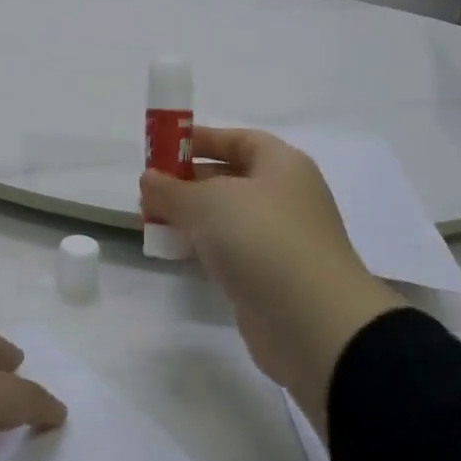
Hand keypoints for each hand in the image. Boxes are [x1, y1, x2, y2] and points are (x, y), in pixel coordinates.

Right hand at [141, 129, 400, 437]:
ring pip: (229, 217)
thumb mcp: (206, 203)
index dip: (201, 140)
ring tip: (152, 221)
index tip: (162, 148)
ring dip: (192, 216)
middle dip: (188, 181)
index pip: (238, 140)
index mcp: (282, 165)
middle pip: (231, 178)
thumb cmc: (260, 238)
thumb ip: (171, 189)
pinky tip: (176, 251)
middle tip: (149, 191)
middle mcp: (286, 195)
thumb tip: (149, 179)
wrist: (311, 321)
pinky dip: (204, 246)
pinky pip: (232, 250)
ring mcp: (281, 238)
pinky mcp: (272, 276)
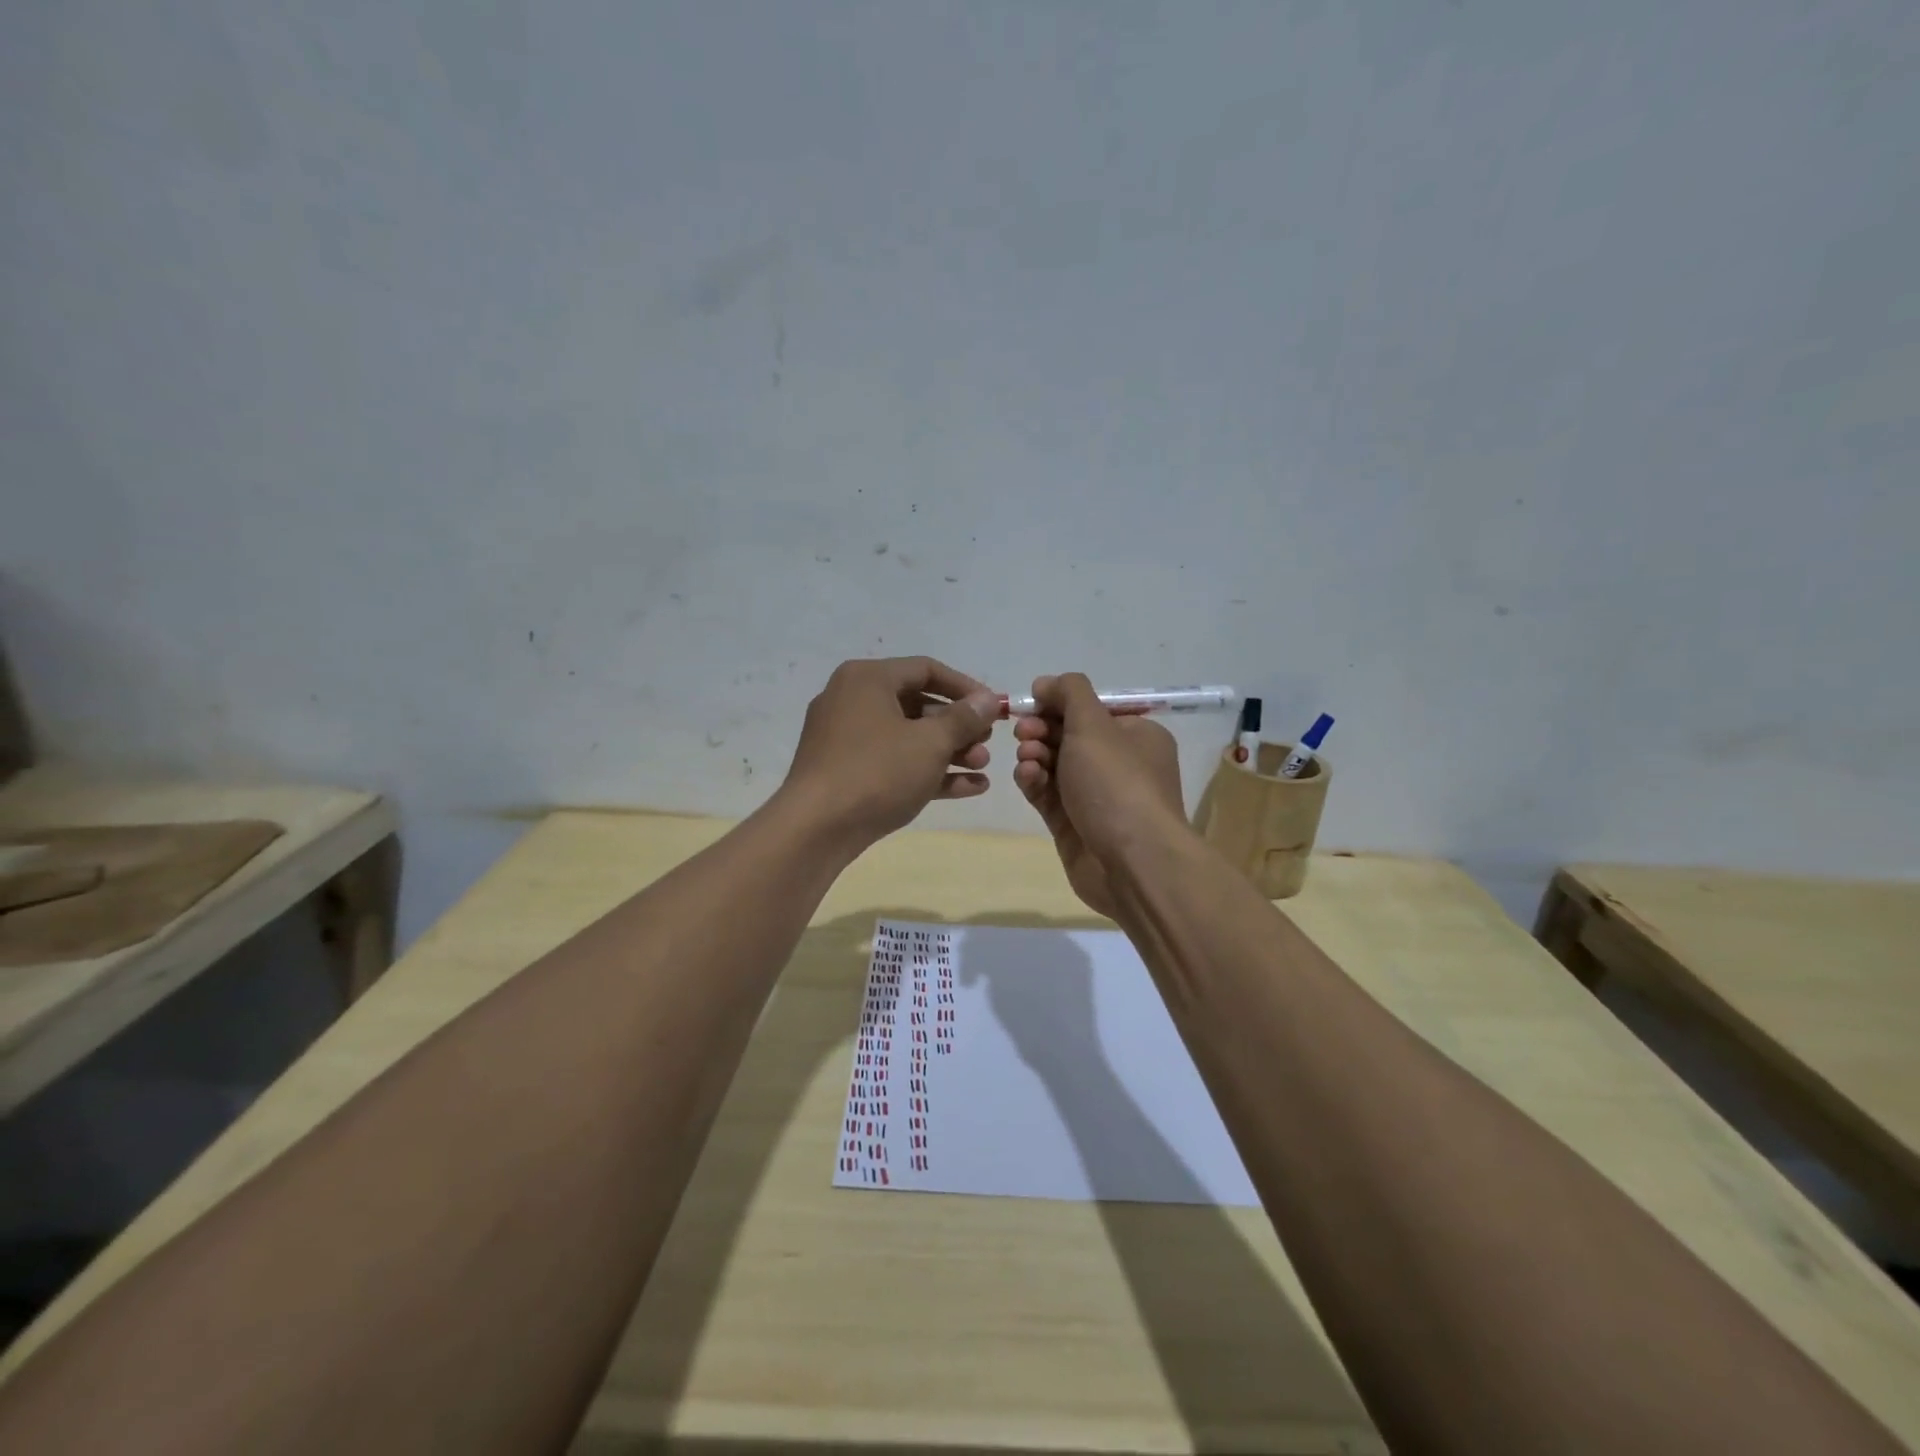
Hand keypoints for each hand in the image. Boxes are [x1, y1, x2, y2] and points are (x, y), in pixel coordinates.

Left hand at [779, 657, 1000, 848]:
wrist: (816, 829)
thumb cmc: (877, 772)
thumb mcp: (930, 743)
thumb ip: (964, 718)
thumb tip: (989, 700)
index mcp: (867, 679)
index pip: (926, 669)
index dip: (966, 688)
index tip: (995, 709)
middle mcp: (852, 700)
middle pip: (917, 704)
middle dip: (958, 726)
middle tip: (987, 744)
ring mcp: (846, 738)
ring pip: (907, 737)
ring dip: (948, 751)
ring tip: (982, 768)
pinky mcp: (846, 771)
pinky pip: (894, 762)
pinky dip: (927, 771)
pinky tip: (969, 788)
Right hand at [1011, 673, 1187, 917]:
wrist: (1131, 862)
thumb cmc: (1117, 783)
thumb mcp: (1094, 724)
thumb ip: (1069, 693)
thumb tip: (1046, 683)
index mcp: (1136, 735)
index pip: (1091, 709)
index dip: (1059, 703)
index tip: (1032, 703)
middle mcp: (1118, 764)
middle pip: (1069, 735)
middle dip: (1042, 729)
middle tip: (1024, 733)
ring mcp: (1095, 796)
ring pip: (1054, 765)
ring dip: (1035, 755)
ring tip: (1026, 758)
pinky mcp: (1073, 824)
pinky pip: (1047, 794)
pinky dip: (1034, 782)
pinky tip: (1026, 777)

- WHAT YOU HAVE TO DO -
Nothing but the lines from the one with "middle tip: (149, 191)" to the one with "index mcp: (867, 679)" above, both included, should be transcribed, exactly and without pictures.

- ANSWER TO THE EXERCISE -
middle tip: (149, 191)
middle mcp: (286, 195)
thumb tip: (149, 179)
wrist: (311, 321)
pinky dip: (204, 246)
pinky pip: (232, 250)
ring mcp: (281, 238)
pinky mcp: (272, 276)
Hand keypoints for each hand in the image. Boxes are [x1, y1, x2, y2] and points are (x, y), in pixel coordinates.

Left hand at [779, 657, 1000, 848]:
wrist: (816, 829)
thumb cmc: (877, 772)
thumb mcp: (930, 743)
thumb ip: (964, 718)
thumb tip: (989, 700)
index mcp: (867, 679)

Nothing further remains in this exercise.